Rather, to be blessed here means something like satisfied, unburdened, at peace. It doesn’t mean that we will prosper materially. It means that we will be liberated spiritually. For the ancient Greeks, in whose language the New Testament is written, happiness meant to be virtuous, to do the right thing, to be morally good. And it was assumed that this would entail suffering, because it is not easy to be good, not in this fallen world. A happy Greek is a suffering Greek, who knows that he or she suffers for doing what is right, for struggling in a just and a good cause.

How many people today, do you suppose, would equate happiness with strife and struggle, with suffering for a good cause? How many people today could discern any sort of blessing whatsoever in bearing up a rough-hewn, bloody Cross? How strange it must seem for us to point to the Crucified Christ and to say, “There hangs the world’s only perfectly happy Man.”

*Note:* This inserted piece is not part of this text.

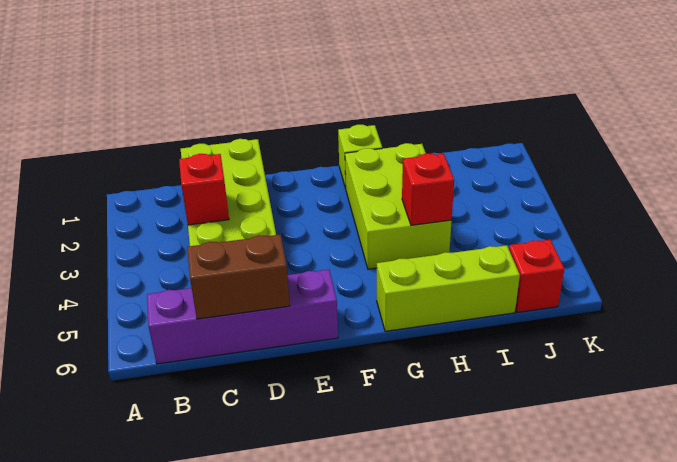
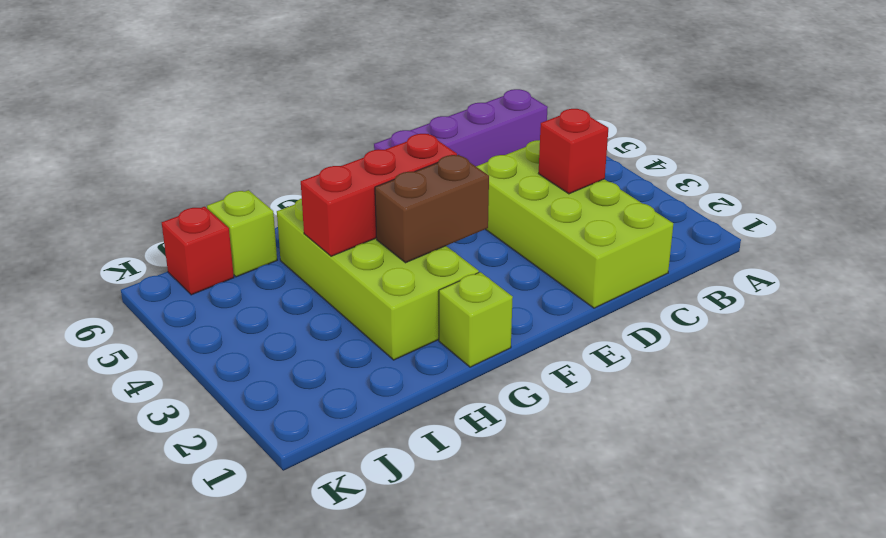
brown 1x2 brick [187,235,290,319] -> brown 1x2 brick moved to [375,155,489,263]
lime 2x3 brick [345,143,452,269] -> lime 2x4 brick [277,198,479,360]
lime 1x3 brick [377,245,520,331] -> lime 1x1 brick [207,190,277,277]
red 1x1 brick [402,154,454,225] -> red 1x3 brick [301,134,457,256]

Kind of hard to market that, isn’t it? Kind of hard to put a price tag on a lifetime’s worth of struggle and to sell it. Christianity isn’t about avoiding suffering, which is frankly impossible, but about redeeming it, finding meaning in it: drawing closer in our suffering to the God who suffers with and for and through us all. And that’s a hard sell in an age when happiness is defined as whatever you can order from the Holy River Amazon.

It’s not that God causes suffering, of course, but that He meets us in it, and sees us through it. We must have faith that all things tragic pass away, as Christ shall have the final say. That’s what matters. That’s what’s real.

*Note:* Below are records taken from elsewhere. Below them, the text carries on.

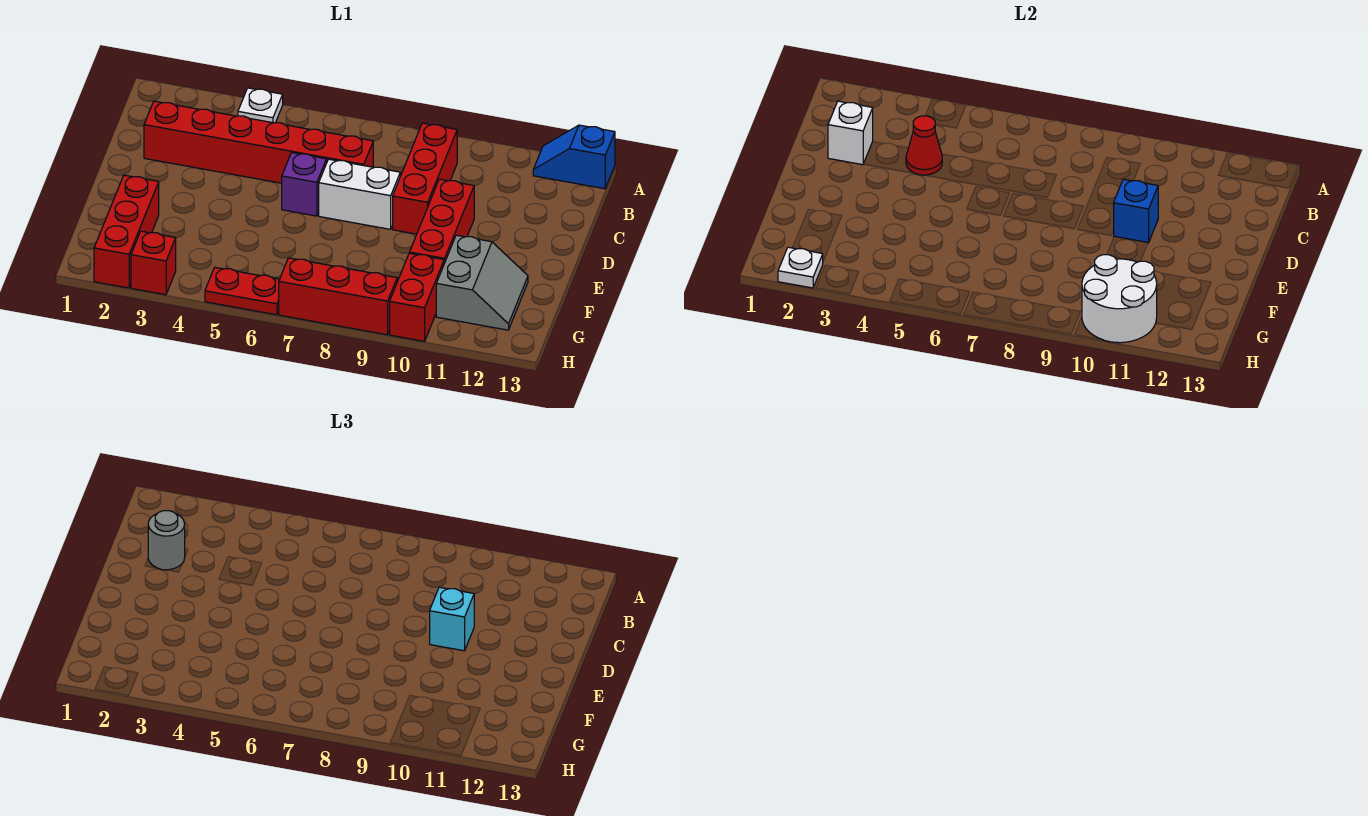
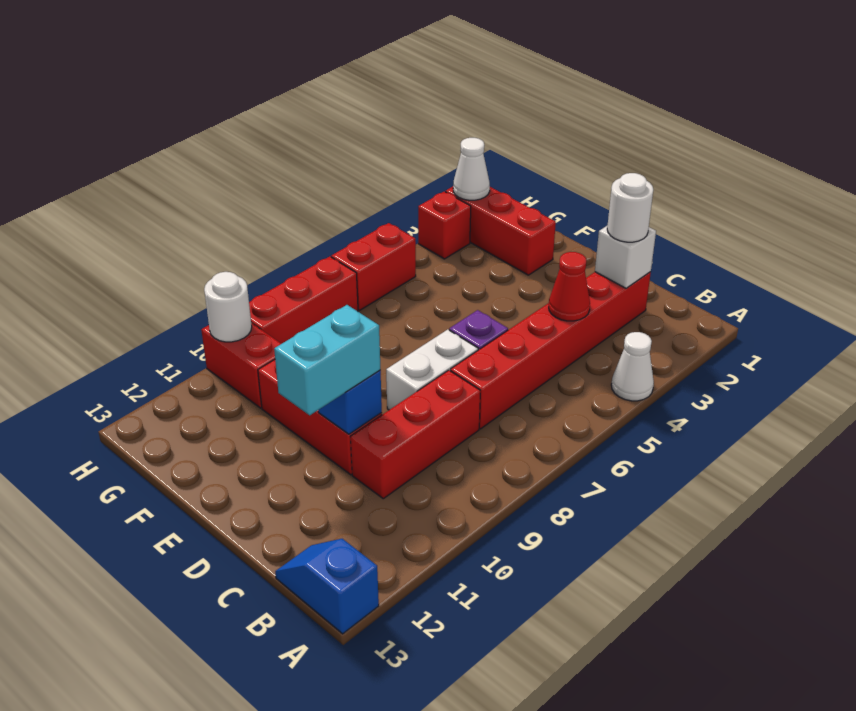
white 1x1 plate [238,88,283,123] -> white 1x1 cone [611,332,654,401]
blue 1x2 slope [533,125,615,189] -> blue 1x2 slope turned to [275,539,379,634]
red 1x3 brick [393,123,457,234] -> red 1x3 brick turned to [350,370,480,499]
grey 1x1 round brick [148,511,185,570] -> white 1x1 round brick [607,173,653,242]
cyan 1x1 brick [430,587,474,651] -> cyan 1x2 brick [274,305,380,415]
grey 2x2 slope [436,235,528,330] -> none
white 2x2 round brick [1082,255,1157,343] -> white 1x1 round brick [204,272,252,342]
white 1x1 plate [778,247,823,288] -> white 1x1 cone [453,138,490,200]
red 1x2 plate [205,267,280,315] -> red 1x2 brick [331,223,416,310]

So much for the blessings. What then of the woes? Jesus’ woes, here, are a warning, a call to action. Woe to us when we put our faith in riches, for the consolation of riches is poor. Woe to us when we live for the belly, as though these delights will not pass away, leaving us all the hungrier for things more filling than food. Woe to us when we place our faith in ease and in pleasure, for hardship comes to all, and how shall we make ready? Woe to us when all speak well of us, for that’s a mighty strong indication that we’re living life all wrong.

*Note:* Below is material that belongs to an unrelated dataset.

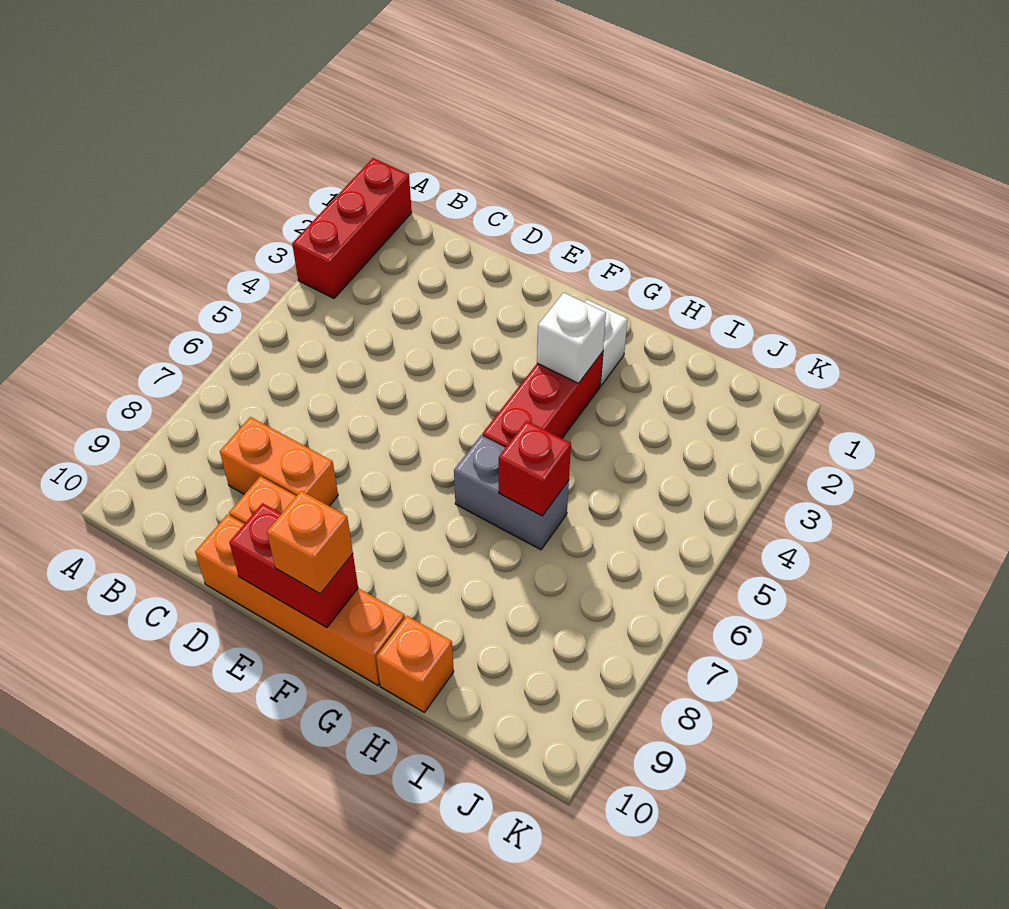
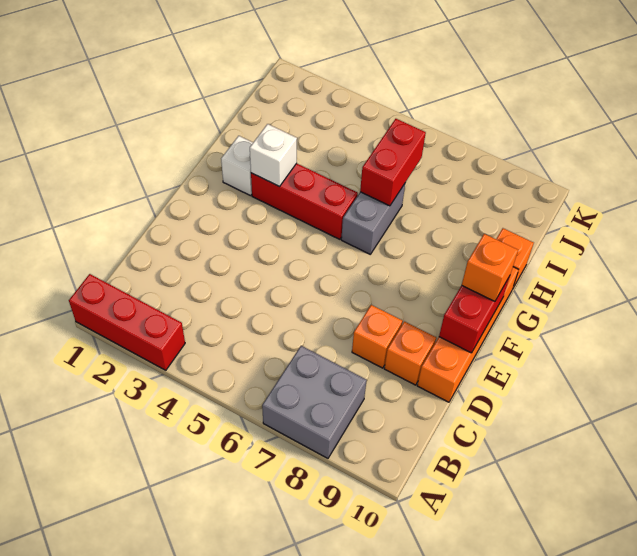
none -> grey 2x2 brick [262,346,367,458]
orange 1x2 brick [220,417,338,506] -> orange 1x1 brick [352,305,403,368]
red 1x1 brick [499,421,571,516] -> red 1x2 brick [360,119,426,206]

Taken together, the woes and the blessings of the Sermon on the Plain boil down to one very frightening, very important question: What if all of this unprecedented material and physical prosperity isn’t as great as we think it is? What if it’s an illusion? What if it’s a trap? What if the things that we think make us free, that we think make us blessed, are the very things that blind us—both to spiritual reality and to our neighbor in his need?

Because if we put our trust in our health, we will all someday lose our health. If we put our trust in our money, we will all someday lose our money. If we put our trust in our family, our friends, our community, these things too shall one day pass away. And every serious religious tradition has pointed out that there is no use putting our faith in temporary, fleeting things, because that way leads only to suffering and disappointment.

Woe unto you when you’re rich and you’re full and you’re laughing and you’re popular and you think that it’s all going to last. As if the praise of this world meant something. As if money were the god who would not fail. Such houses are built upon sand, Jesus says. And when the storm comes, it will all wash away. Woe unto you. Beware. Be warned.

Jesus is not saying that health is bad, that wealth is bad. Otherwise He wouldn’t be giving these people health and wholeness and healing and blessing. Of course these are good things! But they are not first things. We cannot place our faith in them as if they will not fail us, because they will. Rather, seek ye first the Kingdom of God, and the rest shall be added unto you. Build your house on the rock.

Have faith in the One who does not pass away, who is not fickle, who will never fail you. And that is the eternal love of God in Christ Jesus our Lord. Keep your eyes open to that which truly is a blessing: selfless love, open mercy, a strong, daring, and dauntless faith. And woe be unto us when we look at riches and opulence and ease and fame—and pretend as though they meant anything at all.

In the Name of the Father and of the +Son and of the Holy Spirit. Amen.